You did a good job of ensuring that you used four methods of defining systole in your expanded definition. It made sense to present the parenthetical definition, the expanded sentence definition, the etymology, a comparison of systoles and diastole, and a visual followed by a description and analysis of parts. It would have helped tie the whole piece together if you concluded with a description of how all of the parts work together in systole. Additionally, under description and analysis of parts point two (paragraph 9, sentence 3), you could expand on why blood is pumped to the lungs and to the body. What is the purpose for sending blood in different directions and how does the affect systole. Does the blood come back? Adding a section explaining how the parts fit into a whole cycle would aid in the patient’s understanding.

 

Research

You definitely did you research on the topic and your citations look good. However, I caution you against using Wikipedia as a source for information as it is not necessarily reliable. But I do see you may have just used this for the graphic. This could be made clearer if you provided an in-text citation for the graphic.

 

Visuals/font

The visual is a crisp picture that clearly shows the heart and all of its parts. The labels you added on your diagram could be more precise. The arrow for the right ventricle ends in the heart wall which may lead to confusion. It would also be useful to say what the blue and red arrows represent. The description below your diagram is a nice touch, but you should also cite the source you took the graphic from.

 

Another graphic, or the same graphic with more labeling, would be useful to support the description and analysis of parts section of your description.

 

Grammar

The only grammatical error I noted was in your sentence definition (paragraph 5, sentence 2).

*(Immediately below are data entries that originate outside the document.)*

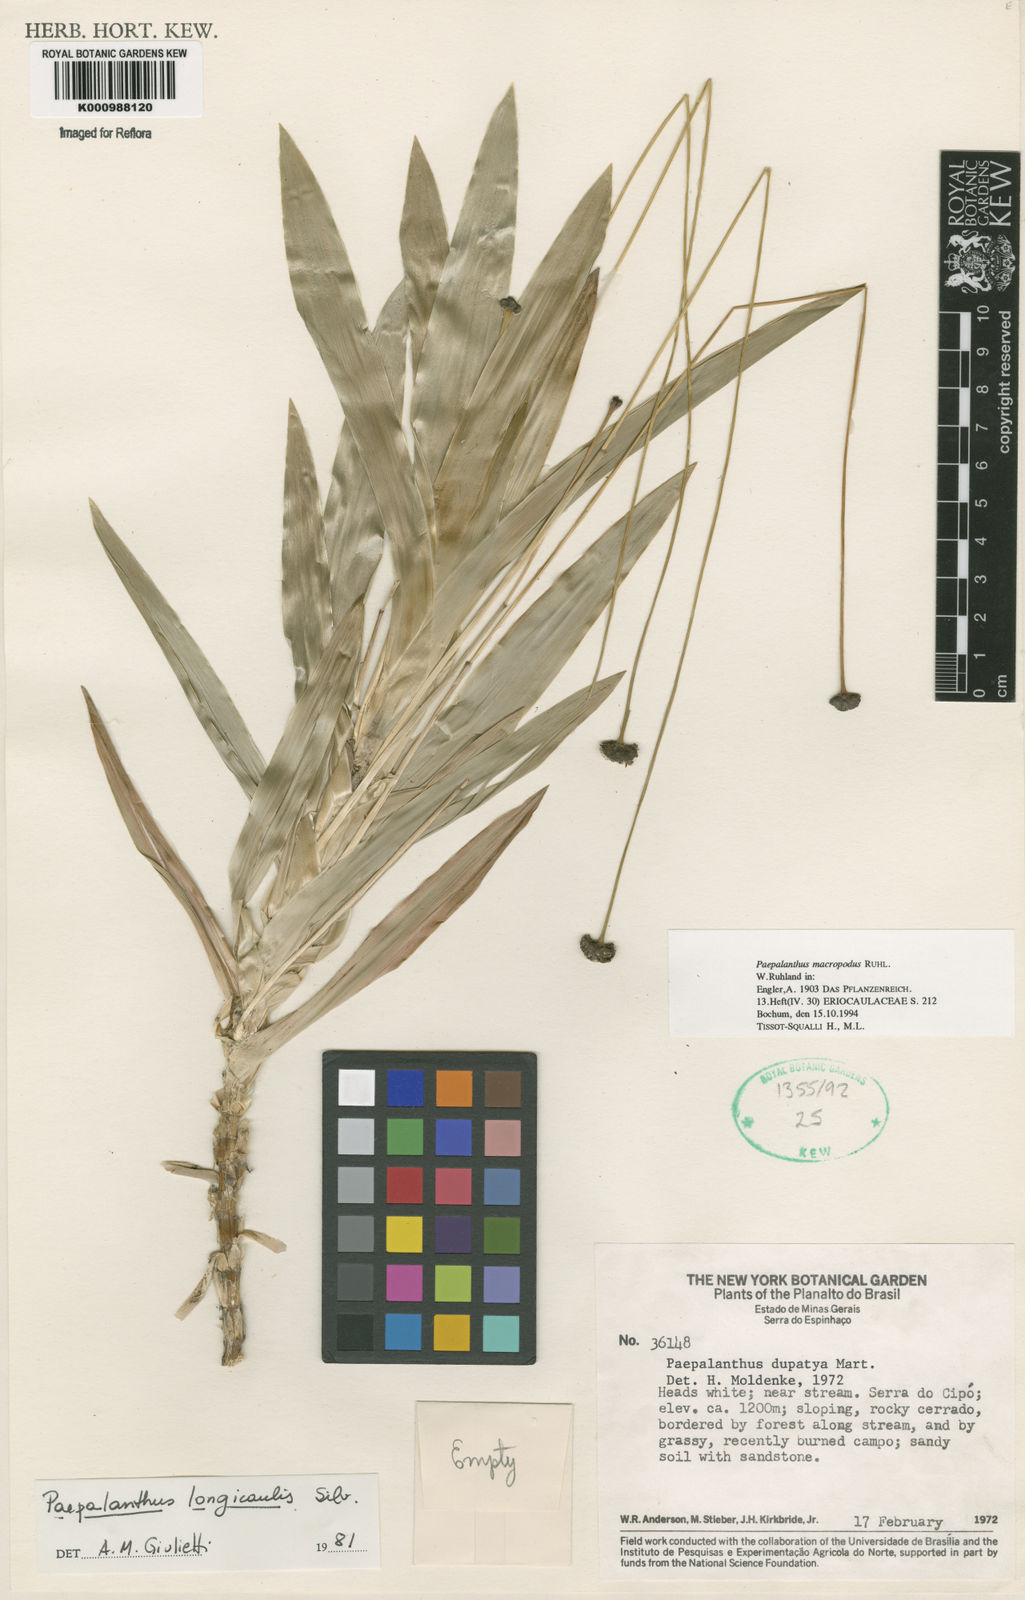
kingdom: Plantae
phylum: Tracheophyta
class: Liliopsida
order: Poales
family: Eriocaulaceae
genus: Paepalanthus
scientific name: Paepalanthus macropodus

The definition should read”… the contraction of the left ventricle pumps blood to the rest of the body. Adding this one word would help add clarity to the sentence. Otherwise your grammar and punctuation is very good.

 

Conclusion

In conclusion, your paper is well written but it is too concise and needs one more section explaining how the parts works together in a system.

 

I hope you find these suggestions helpful in writing your final copy of this assignment. Please let me know if you have any questions.